▶ _Requirement_
Reproduce all the data exactly, without pictures.

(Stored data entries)

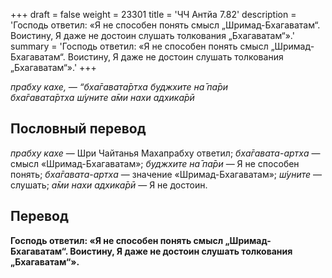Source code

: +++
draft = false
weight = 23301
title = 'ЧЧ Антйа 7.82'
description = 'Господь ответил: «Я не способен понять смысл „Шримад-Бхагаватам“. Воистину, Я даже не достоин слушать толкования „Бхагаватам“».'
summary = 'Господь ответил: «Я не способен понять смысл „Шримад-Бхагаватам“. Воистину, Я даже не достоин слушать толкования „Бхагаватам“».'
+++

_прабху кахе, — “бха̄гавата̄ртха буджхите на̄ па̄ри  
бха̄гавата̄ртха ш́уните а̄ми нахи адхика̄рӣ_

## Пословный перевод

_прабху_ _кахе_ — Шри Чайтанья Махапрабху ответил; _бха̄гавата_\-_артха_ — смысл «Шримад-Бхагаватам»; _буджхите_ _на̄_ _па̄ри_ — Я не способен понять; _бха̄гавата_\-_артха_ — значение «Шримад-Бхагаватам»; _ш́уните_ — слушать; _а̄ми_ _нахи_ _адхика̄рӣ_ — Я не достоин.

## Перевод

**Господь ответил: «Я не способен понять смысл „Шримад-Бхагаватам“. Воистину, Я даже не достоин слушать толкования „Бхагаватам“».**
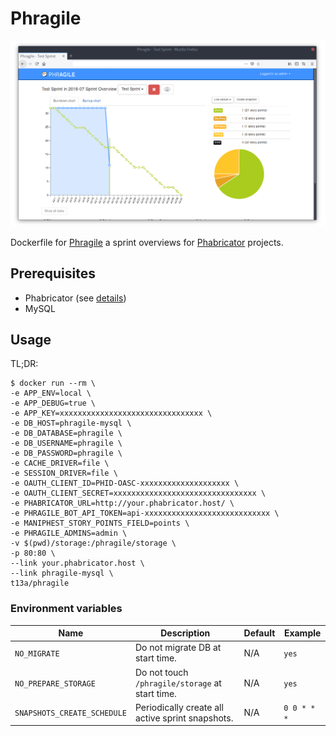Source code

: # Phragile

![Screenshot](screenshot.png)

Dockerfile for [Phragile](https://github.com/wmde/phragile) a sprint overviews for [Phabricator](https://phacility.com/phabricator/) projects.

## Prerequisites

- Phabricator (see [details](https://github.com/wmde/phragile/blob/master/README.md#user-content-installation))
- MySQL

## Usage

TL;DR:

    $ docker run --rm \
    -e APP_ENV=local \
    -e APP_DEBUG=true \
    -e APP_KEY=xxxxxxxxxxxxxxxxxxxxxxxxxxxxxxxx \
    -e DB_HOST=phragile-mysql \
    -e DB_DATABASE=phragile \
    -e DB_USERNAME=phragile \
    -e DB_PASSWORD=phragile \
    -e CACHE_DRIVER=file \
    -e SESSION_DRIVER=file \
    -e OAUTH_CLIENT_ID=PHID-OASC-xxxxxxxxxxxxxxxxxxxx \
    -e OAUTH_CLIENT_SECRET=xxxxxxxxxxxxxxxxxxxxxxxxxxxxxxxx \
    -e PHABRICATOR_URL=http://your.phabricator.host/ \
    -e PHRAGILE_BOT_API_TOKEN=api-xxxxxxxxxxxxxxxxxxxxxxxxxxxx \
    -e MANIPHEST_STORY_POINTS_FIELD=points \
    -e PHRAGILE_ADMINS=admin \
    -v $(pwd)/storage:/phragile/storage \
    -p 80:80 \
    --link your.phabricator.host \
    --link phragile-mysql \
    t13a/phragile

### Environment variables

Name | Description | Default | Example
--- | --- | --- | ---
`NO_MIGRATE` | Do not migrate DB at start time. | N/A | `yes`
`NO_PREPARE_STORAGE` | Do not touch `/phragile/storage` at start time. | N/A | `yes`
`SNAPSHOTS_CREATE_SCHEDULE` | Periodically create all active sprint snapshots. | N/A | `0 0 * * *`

▶ _Answer box_
Source code

: +++
draft = false
weight = 23301
title = 'ЧЧ Антйа 7.82'
description = 'Господь ответил: «Я не способен понять смысл „Шримад-Бхагаватам“. Воистину, Я даже не достоин слушать толкования „Бхагаватам“».'
summary = 'Господь ответил: «Я не способен понять смысл „Шримад-Бхагаватам“. Воистину, Я даже не достоин слушать толкования „Бхагаватам“».'
+++

_прабху кахе, — “бха̄гавата̄ртха буджхите на̄ па̄ри  
бха̄гавата̄ртха ш́уните а̄ми нахи адхика̄рӣ_

## Пословный перевод

_прабху_ _кахе_ — Шри Чайтанья Махапрабху ответил; _бха̄гавата_\-_артха_ — смысл «Шримад-Бхагаватам»; _буджхите_ _на̄_ _па̄ри_ — Я не способен понять; _бха̄гавата_\-_артха_ — значение «Шримад-Бхагаватам»; _ш́уните_ — слушать; _а̄ми_ _нахи_ _адхика̄рӣ_ — Я не достоин.

## Перевод

**Господь ответил: «Я не способен понять смысл „Шримад-Бхагаватам“. Воистину, Я даже не достоин слушать толкования „Бхагаватам“».**
Source code

: # Phragile

![Screenshot](screenshot.png)

Dockerfile for [Phragile](https://github.com/wmde/phragile) a sprint overviews for [Phabricator](https://phacility.com/phabricator/) projects.

## Prerequisites

- Phabricator (see [details](https://github.com/wmde/phragile/blob/master/README.md#user-content-installation))
- MySQL

## Usage

TL;DR:

    $ docker run --rm \
    -e APP_ENV=local \
    -e APP_DEBUG=true \
    -e APP_KEY=xxxxxxxxxxxxxxxxxxxxxxxxxxxxxxxx \
    -e DB_HOST=phragile-mysql \
    -e DB_DATABASE=phragile \
    -e DB_USERNAME=phragile \
    -e DB_PASSWORD=phragile \
    -e CACHE_DRIVER=file \
    -e SESSION_DRIVER=file \
    -e OAUTH_CLIENT_ID=PHID-OASC-xxxxxxxxxxxxxxxxxxxx \
    -e OAUTH_CLIENT_SECRET=xxxxxxxxxxxxxxxxxxxxxxxxxxxxxxxx \
    -e PHABRICATOR_URL=http://your.phabricator.host/ \
    -e PHRAGILE_BOT_API_TOKEN=api-xxxxxxxxxxxxxxxxxxxxxxxxxxxx \
    -e MANIPHEST_STORY_POINTS_FIELD=points \
    -e PHRAGILE_ADMINS=admin \
    -v $(pwd)/storage:/phragile/storage \
    -p 80:80 \
    --link your.phabricator.host \
    --link phragile-mysql \
    t13a/phragile

### Environment variables

Name | Description | Default | Example
--- | --- | --- | ---
`NO_MIGRATE` | Do not migrate DB at start time. | N/A | `yes`
`NO_PREPARE_STORAGE` | Do not touch `/phragile/storage` at start time. | N/A | `yes`
`SNAPSHOTS_CREATE_SCHEDULE` | Periodically create all active sprint snapshots. | N/A | `0 0 * * *`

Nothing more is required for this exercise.